One of the challenges in using data to make contingency plans is that - in years to come - employers will be facing shortages in roles that barely exist yet.

"Many of the traditional methods for understanding skills shortages rely on outdated occupation and industry codes," explains Eliza Easton, principal policy researcher for creative economy and data analytics. "These are unusable for emergent industries (like virtual reality or gaming) that don't have their own codes yet."

"It is particularly important as we look to set up a new immigration system that we aren't reliant on ways of understanding occupations that don't recognise these jobs that have only recently emerged but are in demand. Using dynamic mapping techniques, and job adverts, is one way of ensuring that your understanding of the labour market maps more directly onto the reality."

Gathering data is all well and good - it's what it does with the data where HR needs to step up, adds Reilly from IES. Not doing anything because there has been no confirmation on post-Brexit immigration from the government is not an option.

"There's a distinction between passive data collection and action.
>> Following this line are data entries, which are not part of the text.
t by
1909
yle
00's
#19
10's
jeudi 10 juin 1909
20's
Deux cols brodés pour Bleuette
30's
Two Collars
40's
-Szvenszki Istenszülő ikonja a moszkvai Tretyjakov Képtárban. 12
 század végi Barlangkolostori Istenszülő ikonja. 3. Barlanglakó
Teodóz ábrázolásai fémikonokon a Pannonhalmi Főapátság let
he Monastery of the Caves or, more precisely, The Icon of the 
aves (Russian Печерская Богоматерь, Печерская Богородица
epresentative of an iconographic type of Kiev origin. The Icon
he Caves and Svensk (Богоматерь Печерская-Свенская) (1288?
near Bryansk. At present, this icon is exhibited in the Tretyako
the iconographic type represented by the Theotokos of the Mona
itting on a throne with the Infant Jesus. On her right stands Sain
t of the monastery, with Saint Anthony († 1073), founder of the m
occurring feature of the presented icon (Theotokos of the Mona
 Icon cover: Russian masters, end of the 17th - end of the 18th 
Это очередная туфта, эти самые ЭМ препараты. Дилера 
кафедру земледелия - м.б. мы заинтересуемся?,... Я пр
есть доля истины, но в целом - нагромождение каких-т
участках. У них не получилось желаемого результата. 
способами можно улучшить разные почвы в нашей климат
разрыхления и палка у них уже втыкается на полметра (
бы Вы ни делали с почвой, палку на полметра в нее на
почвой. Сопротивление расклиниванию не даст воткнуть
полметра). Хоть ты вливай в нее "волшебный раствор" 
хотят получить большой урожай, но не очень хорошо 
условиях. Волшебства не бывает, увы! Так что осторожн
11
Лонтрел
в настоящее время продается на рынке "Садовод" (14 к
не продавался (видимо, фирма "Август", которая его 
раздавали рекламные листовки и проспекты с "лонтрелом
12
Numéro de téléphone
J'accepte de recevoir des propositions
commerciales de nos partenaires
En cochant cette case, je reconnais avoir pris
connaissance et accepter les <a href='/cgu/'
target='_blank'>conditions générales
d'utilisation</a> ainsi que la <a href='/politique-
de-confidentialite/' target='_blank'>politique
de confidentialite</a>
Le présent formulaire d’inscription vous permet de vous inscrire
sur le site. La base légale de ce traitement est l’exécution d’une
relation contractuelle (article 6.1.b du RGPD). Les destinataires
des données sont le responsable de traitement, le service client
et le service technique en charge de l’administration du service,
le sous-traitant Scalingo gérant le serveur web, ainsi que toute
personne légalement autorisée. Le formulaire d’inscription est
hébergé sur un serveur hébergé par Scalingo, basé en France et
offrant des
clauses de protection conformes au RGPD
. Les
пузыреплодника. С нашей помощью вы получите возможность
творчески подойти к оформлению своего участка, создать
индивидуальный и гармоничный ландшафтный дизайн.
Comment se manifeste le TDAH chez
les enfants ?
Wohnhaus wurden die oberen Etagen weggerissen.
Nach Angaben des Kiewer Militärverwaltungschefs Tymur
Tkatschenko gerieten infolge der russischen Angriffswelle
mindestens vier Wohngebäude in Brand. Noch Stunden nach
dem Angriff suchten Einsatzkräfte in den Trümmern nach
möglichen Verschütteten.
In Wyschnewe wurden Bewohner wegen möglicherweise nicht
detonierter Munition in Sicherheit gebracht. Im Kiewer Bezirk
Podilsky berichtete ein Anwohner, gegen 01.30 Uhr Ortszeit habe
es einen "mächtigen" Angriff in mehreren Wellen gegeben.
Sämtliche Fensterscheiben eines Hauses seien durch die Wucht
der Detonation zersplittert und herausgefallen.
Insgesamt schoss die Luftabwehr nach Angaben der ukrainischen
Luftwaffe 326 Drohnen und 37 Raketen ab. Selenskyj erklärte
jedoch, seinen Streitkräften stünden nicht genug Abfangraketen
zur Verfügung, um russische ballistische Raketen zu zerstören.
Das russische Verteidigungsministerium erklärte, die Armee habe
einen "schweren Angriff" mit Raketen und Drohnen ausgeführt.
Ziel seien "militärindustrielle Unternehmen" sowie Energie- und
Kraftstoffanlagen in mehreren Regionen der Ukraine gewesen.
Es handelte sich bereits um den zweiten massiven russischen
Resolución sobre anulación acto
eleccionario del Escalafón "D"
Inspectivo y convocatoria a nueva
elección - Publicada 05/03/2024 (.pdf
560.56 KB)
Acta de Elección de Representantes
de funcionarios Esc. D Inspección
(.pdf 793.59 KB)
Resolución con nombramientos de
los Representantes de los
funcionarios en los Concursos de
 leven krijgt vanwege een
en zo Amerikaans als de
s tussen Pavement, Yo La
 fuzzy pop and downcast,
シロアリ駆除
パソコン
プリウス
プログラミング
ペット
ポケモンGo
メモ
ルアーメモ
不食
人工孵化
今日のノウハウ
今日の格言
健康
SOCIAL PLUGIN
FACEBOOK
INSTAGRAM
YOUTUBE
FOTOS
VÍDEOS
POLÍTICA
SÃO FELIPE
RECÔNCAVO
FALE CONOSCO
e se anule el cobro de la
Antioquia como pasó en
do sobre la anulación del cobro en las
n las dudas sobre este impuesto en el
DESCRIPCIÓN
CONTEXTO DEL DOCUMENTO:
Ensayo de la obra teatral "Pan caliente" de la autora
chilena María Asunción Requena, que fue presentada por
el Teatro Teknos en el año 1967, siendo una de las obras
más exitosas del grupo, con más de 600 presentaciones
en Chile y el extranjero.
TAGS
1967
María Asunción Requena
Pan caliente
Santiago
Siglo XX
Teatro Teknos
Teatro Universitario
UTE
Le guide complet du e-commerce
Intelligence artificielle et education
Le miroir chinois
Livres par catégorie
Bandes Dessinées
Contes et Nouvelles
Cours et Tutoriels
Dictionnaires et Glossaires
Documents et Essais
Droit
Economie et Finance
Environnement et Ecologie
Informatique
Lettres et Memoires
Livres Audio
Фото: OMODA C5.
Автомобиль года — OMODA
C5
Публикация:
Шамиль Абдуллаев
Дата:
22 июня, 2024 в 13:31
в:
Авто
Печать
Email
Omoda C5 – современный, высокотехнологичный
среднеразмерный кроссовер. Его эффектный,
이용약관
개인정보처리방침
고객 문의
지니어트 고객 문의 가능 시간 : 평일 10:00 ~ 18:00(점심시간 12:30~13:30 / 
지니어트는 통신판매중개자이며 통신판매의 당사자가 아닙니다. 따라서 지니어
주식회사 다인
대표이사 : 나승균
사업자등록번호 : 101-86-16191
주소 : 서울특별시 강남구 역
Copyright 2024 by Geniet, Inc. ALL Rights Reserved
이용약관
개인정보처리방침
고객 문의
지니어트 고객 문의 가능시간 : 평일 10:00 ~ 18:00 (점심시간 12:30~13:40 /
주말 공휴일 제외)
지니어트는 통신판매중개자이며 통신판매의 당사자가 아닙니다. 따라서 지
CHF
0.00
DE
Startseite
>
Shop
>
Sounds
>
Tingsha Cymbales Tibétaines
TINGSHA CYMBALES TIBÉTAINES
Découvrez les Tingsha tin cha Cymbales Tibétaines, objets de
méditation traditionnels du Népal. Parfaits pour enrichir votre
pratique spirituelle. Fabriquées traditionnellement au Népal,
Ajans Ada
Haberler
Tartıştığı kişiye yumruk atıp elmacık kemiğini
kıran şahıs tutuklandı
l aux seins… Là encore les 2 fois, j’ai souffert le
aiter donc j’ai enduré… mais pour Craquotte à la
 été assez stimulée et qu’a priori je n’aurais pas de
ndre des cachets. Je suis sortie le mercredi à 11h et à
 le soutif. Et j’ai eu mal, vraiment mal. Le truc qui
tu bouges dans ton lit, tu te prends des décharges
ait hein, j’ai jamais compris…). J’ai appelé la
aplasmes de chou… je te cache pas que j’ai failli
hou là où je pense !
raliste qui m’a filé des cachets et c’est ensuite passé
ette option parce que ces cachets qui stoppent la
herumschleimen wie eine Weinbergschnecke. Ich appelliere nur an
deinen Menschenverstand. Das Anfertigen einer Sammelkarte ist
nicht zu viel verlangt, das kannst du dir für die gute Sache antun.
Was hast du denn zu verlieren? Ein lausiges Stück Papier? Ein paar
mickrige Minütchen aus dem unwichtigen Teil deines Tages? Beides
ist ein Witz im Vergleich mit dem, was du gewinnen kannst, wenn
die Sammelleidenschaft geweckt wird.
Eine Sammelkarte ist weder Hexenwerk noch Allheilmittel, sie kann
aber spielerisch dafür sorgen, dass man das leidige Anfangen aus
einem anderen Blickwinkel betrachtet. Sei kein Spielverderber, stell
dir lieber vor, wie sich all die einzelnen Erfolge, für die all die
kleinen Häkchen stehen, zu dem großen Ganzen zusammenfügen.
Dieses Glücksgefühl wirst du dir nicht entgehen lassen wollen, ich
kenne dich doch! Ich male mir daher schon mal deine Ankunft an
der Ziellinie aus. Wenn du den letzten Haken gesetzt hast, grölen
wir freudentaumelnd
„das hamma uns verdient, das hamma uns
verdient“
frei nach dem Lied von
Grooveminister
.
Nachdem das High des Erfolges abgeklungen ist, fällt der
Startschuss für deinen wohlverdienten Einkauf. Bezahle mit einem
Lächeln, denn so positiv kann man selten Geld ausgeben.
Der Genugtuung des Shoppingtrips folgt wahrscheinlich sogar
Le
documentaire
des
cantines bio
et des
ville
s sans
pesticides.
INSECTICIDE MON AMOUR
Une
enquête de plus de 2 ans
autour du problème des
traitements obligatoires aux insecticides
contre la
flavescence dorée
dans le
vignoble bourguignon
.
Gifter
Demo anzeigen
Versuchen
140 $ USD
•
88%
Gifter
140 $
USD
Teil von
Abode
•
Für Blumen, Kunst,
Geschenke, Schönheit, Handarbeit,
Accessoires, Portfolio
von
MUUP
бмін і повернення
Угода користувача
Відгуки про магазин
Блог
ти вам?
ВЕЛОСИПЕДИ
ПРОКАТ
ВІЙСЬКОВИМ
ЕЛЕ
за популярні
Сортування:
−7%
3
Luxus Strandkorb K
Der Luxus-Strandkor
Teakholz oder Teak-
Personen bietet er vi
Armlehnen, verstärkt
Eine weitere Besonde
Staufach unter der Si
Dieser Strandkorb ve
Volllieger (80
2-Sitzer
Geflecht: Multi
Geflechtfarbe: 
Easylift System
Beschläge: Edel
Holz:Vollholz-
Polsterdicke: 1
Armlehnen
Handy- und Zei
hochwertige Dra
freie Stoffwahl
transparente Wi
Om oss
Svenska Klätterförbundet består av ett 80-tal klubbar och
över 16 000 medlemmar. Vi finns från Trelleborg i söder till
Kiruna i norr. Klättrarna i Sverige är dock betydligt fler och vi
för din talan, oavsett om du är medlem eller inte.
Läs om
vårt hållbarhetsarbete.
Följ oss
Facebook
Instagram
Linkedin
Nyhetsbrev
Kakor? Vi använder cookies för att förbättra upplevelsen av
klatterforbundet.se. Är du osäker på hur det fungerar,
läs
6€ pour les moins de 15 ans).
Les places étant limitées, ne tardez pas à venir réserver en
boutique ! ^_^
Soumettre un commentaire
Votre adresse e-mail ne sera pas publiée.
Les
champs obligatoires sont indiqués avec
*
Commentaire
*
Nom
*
The uncertainty means you don't plot a course based on just one fact," says Reilly. "You can bank a bit more on the fact it might be 'this Brexit' or 'that Brexit' and base plans on that. You can look at scenarios based on degrees of tightness in the labour market."

Depending on your sector and degree of optimism, predictions for talent shortages from 2019 onwards vary wildly. Employers can, however, act on the evidence they have now - whether that's the proportion of EU workers they currently employ or attrition rates and upcoming projects that will need resource. In what's likely to be a confusing labour market, data might be one of the few things HR can rely on.